» Assignment
Verbatim copy without images: return all of the data as it stands.

» Information provided
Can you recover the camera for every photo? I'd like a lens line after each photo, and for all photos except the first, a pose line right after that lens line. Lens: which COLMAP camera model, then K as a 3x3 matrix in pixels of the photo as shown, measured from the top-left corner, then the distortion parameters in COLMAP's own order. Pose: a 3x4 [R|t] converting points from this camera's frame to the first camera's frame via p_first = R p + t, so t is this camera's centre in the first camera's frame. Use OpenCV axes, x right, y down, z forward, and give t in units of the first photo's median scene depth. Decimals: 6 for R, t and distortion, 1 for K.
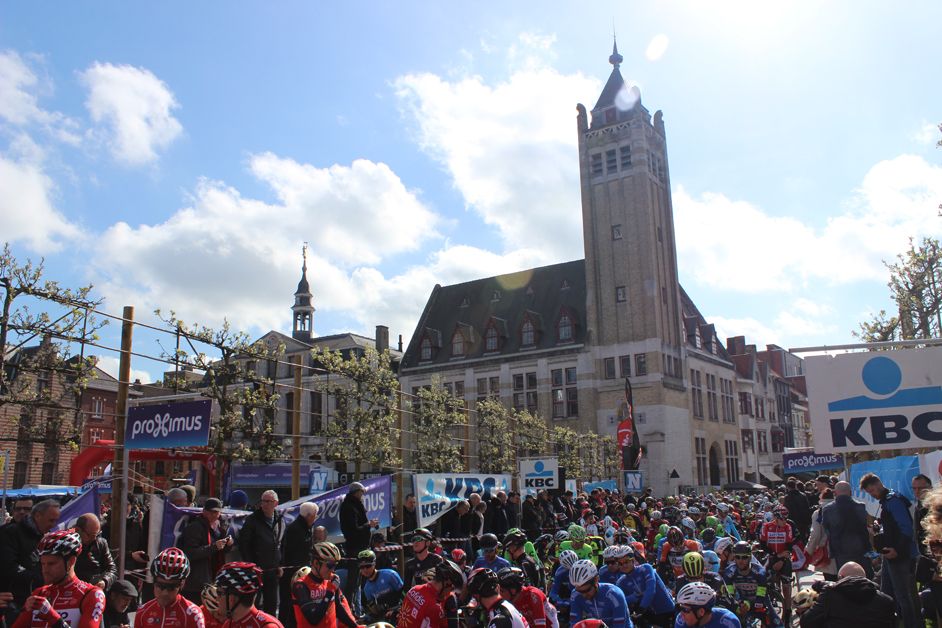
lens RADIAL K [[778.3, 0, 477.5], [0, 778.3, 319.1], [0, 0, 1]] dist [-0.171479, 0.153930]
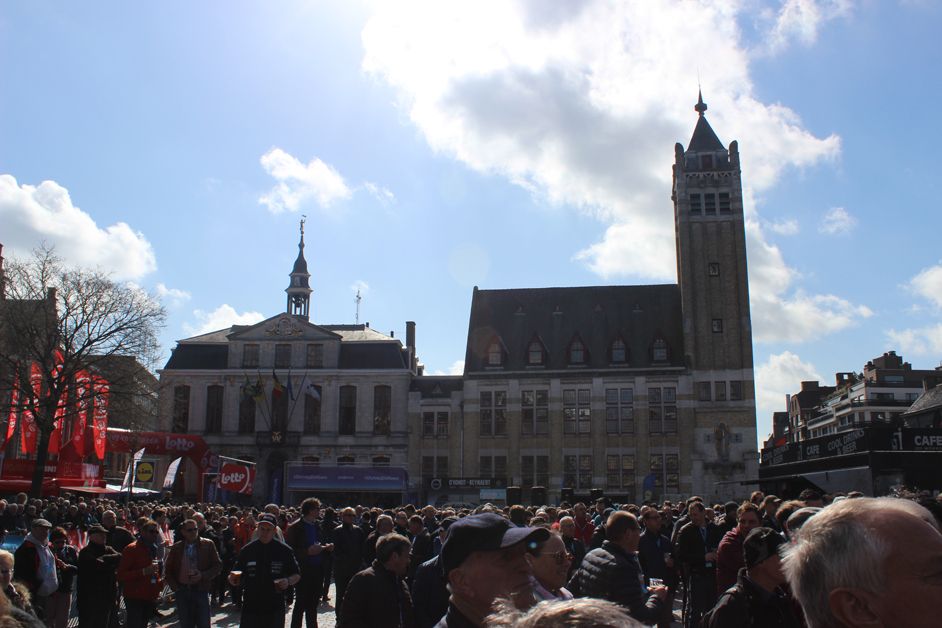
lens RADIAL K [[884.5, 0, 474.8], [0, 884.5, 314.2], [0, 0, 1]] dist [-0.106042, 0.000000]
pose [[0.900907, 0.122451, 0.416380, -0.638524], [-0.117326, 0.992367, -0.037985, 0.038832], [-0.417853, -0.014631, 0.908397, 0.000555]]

» Completed exercise
Can you recover the camera for every photo? I'd like a lens line after each photo, and for all photos except the first, a pose line right after that lens line. Lens: which COLMAP camera model, then K as a 3x3 matrix in pixels of the photo as shown, measured from the top-left corner, then the distortion parameters in COLMAP's own order. Pose: a 3x4 [R|t] converting points from this camera's frame to the first camera's frame via p_first = R p + t, so t is this camera's centre in the first camera's frame. Use OpenCV axes, x right, y down, z forward, and give t in units of the first photo's median scene depth. Decimals: 6 for R, t and distortion, 1 for K.
lens RADIAL K [[778.3, 0, 477.5], [0, 778.3, 319.1], [0, 0, 1]] dist [-0.171479, 0.153930]
lens RADIAL K [[884.5, 0, 474.8], [0, 884.5, 314.2], [0, 0, 1]] dist [-0.106042, 0.000000]
pose [[0.900907, 0.122451, 0.416380, -0.638524], [-0.117326, 0.992367, -0.037985, 0.038832], [-0.417853, -0.014631, 0.908397, 0.000555]]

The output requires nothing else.